遠い昔、私は君、いやメモリーを有しているロジャー・スミス君に交渉を依頼した。この世界が壮大なるステージだとしたら、我々人間はそのステージで役割を演じる役者にすぎない。メモリーを持つ必要などない。だが、その役割を変えられるものがいてもいいはずだ。この世界を演出する存在と交渉してもらいたい、とな。

つまり彼はアレックスのように独占するためではなく、ロジャーと交渉させるためにメモリーを探し求めていたということになる。そしてこの交渉の可能性というのは、ロジャーが第13話でいう自由、つまり「雨の中、傘をささずに踊る人間がいてもいい」、そういう自由にかかわってくる。このような自由を護持するためにロジャーもゴードンも交渉をするわけで、少なくともゴードンには誠意があった、そう判断したからロジャーも交渉を引き受けた。交渉事には誠意が必要だ、とは第01話でのロジャーの台詞だ。

都市なるものに対してどういう態度を取るか、それがこの作品で描かれてきたことだと思う。少なくとも三つの明確に区別できる態度があった。あるものを手に入れて(解放して)転覆しようとするもの。革命的態度。そしてそのあるものを占有して支配しようとするもの。独裁的態度。この二つの態度はそのあるものを爆弾のようなものととらえている。爆弾をどう使うか、ということだ。当然交渉の余地はない。爆弾と交渉する者はいない。それに対して第三の態度はそのあるものを「この世界を演出する存在」ととらえる。このようなことは上に述べたように個人的な記憶と集団的なそれを混同することによって初めて可能なのだが、いずれにしてもこの世界、つまりパラダイムシティを演出する存在と交渉することが可能であり、おそらく必要であるからネゴシエーターという職業がこの街に必要なのだ。まあそれはともかく、前二者の立場はいってみれば都市に対して外在的だ。もっといえば都市がどうなろうと自分には関係ない、あるいは都市がどうにかなることによって引き起こされるかもしれない自らの変化について考慮しない、といった態度だ。それに対してロジャーの態度は自らの実存を都市のそれと密接に関連づけている。つまり記憶を失った自分と記憶を失った都市が平行しているといってもいい。彼は記憶を失った自分を受け入れ、都市の中で役割を演じることを決めた者だ。そしてこのような決心は記憶を失った都市によって条件づけられている。従って失った記憶が頭をもたげることがあれば彼にとって大きな危機が訪れるはずだ。だから彼は都市に対して外在的な場所を占めることはできない。ある意味でいうと、シュバルツとロジャーの対立は『Heat Guy J』における兄弟の対立に近いということがいえると思う。つまり街を外から条件づけているものを変革しようとする者と、街の中で生きているものの生存を守ろうとする者との対立だ。
しかしいうまでもなく『Heat Guy J』とは違う。最も違うのはこの作品では記憶が問題になっているという点だ。それもここでの記憶は個人のそれにとどまらない、いろいろなものがごっちゃになった記憶だ。いろいろなもの、とは何か。個人の記憶、街の記憶、そして物語上語られるべき過去だ。ロジャー、およびパラダイムシティは失われた記憶を取り戻さない決断をした。このような決断がなされた以上、記憶は戻らない。つまり隠された過去の何ものかは明かされることがないのだ。このことが受け手に謎が解き明かされていないといった不満を与えてしまう最も大きな原因だ。しかしこのことは失われた記憶と決別するというある種英雄的な決断をしたこの物語にとっては必然的なことだ。むしろ物語上明かされるべき過去との決別そのものが、ここで語られているメモリーなるもの巨大さ、異様さを示している。

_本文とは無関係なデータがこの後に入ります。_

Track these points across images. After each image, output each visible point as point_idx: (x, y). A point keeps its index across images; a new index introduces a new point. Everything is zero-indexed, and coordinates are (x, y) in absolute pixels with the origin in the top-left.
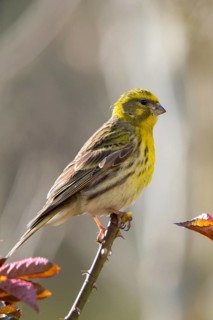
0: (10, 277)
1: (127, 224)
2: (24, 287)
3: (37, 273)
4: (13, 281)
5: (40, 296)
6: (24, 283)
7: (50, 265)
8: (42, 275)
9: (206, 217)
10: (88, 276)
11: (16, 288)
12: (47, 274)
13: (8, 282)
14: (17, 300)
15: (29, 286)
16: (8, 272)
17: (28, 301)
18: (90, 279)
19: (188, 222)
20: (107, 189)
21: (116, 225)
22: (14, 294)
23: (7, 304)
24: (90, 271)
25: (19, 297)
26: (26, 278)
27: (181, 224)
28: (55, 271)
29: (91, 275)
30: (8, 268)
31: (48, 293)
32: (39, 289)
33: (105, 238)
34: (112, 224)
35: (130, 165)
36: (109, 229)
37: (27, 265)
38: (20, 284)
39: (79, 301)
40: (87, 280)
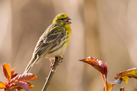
0: (19, 80)
1: (61, 60)
2: (24, 84)
3: (29, 79)
4: (20, 82)
5: (30, 87)
6: (24, 82)
7: (33, 76)
8: (31, 79)
9: (90, 58)
10: (47, 79)
11: (21, 84)
12: (32, 79)
13: (18, 82)
14: (22, 88)
15: (26, 83)
16: (18, 78)
17: (25, 89)
18: (48, 81)
19: (83, 60)
20: (57, 49)
21: (57, 61)
22: (20, 86)
23: (18, 90)
24: (48, 78)
25: (22, 87)
26: (25, 80)
27: (81, 60)
28: (35, 78)
29: (48, 79)
30: (18, 77)
31: (33, 86)
32: (29, 84)
33: (53, 66)
34: (56, 60)
35: (64, 39)
36: (54, 63)
37: (25, 76)
38: (23, 83)
39: (44, 89)
40: (47, 81)
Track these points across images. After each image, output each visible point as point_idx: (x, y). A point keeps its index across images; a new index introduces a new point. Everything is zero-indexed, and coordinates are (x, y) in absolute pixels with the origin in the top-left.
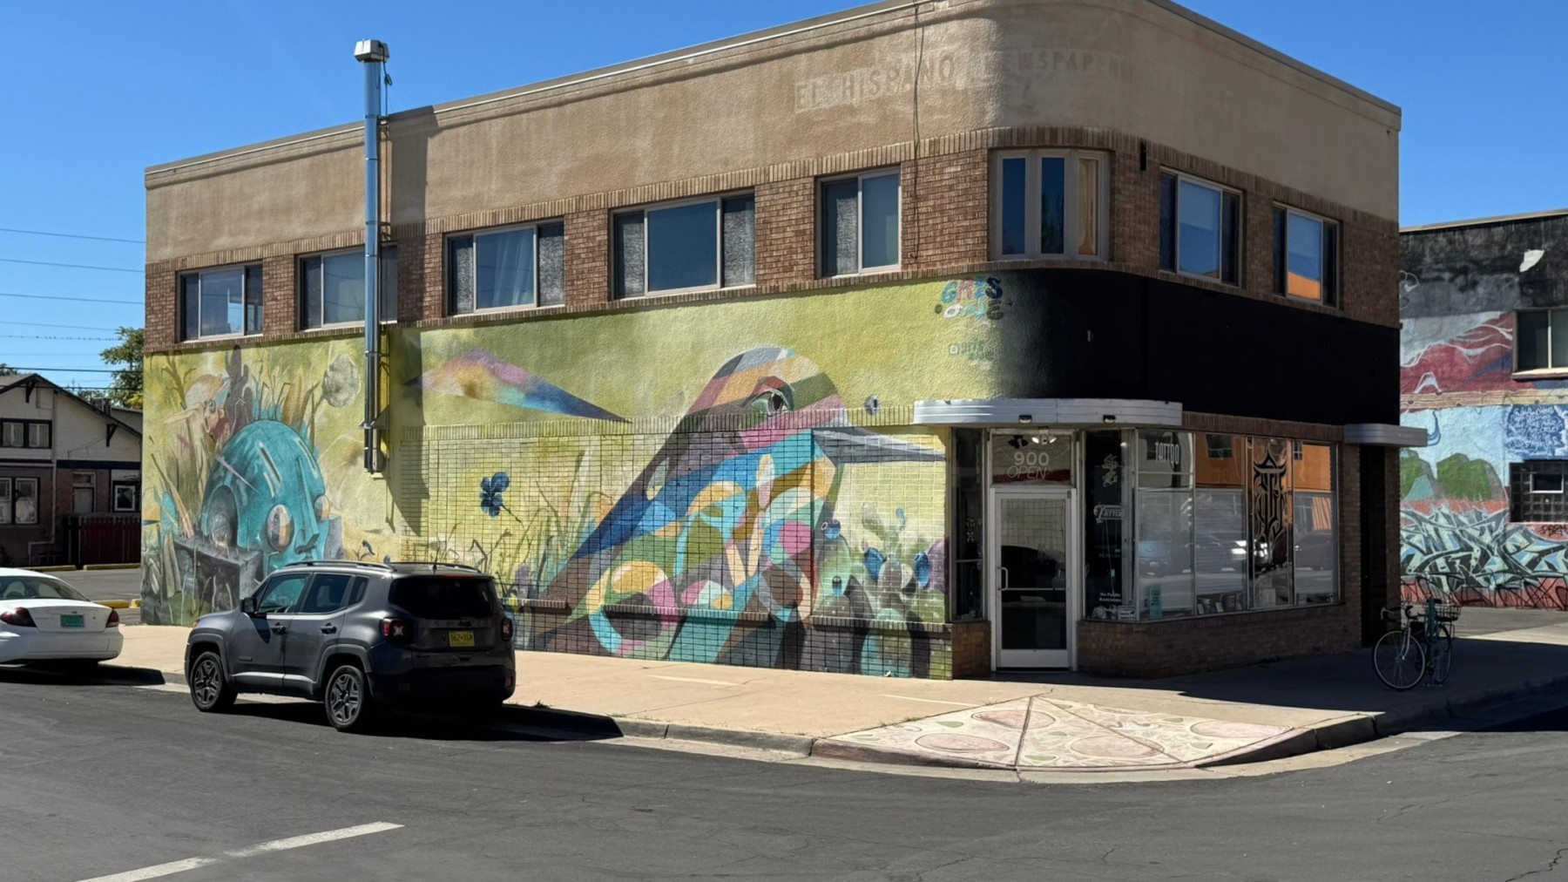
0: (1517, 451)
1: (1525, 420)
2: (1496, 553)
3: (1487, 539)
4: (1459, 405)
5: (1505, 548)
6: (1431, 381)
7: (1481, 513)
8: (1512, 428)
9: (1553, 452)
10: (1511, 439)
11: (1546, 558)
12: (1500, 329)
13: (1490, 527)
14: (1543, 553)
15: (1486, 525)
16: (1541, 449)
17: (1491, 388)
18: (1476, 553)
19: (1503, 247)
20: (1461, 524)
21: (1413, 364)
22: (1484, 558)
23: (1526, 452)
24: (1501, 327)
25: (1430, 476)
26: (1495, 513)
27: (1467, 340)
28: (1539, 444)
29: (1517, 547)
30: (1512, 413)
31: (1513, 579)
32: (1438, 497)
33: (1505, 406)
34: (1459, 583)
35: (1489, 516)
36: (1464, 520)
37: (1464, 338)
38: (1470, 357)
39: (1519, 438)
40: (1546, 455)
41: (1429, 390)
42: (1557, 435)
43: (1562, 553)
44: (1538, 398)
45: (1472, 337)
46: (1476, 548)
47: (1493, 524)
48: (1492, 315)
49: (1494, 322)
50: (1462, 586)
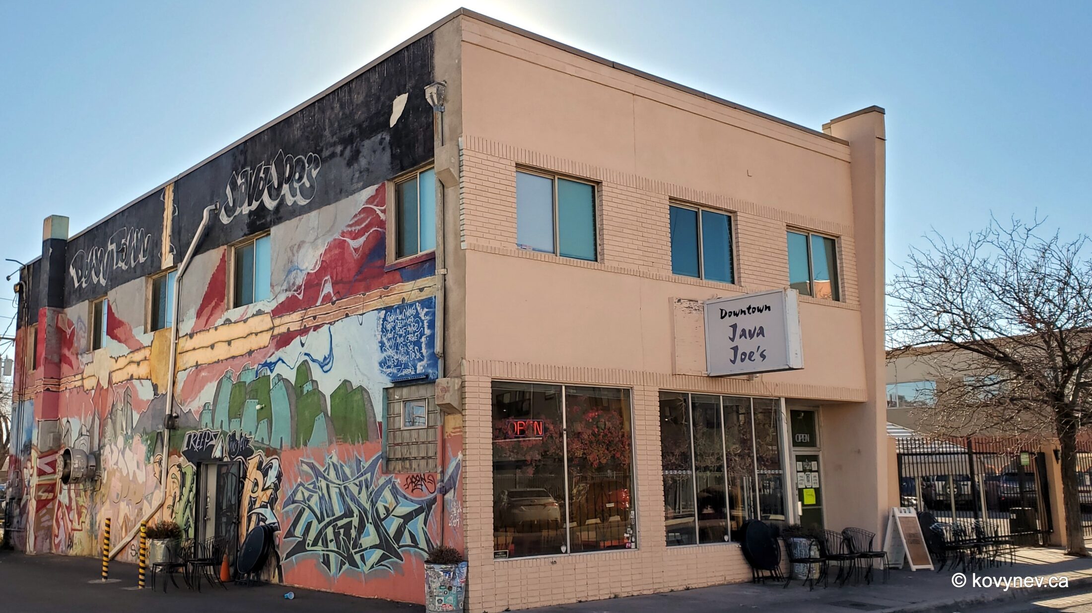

というわけで以上が僕の読解だが、どうなんだろう、よくわからん。いずれにしても僕は決してこの物語が投げっぱなしになったとは思わない。むしろ都市を過去を失った純粋な現在ととらえるロジャーの解釈、そしてそれを示した最後の交渉シーンにはぐっときた。まあ見てよかったといっていいのではないだろうか。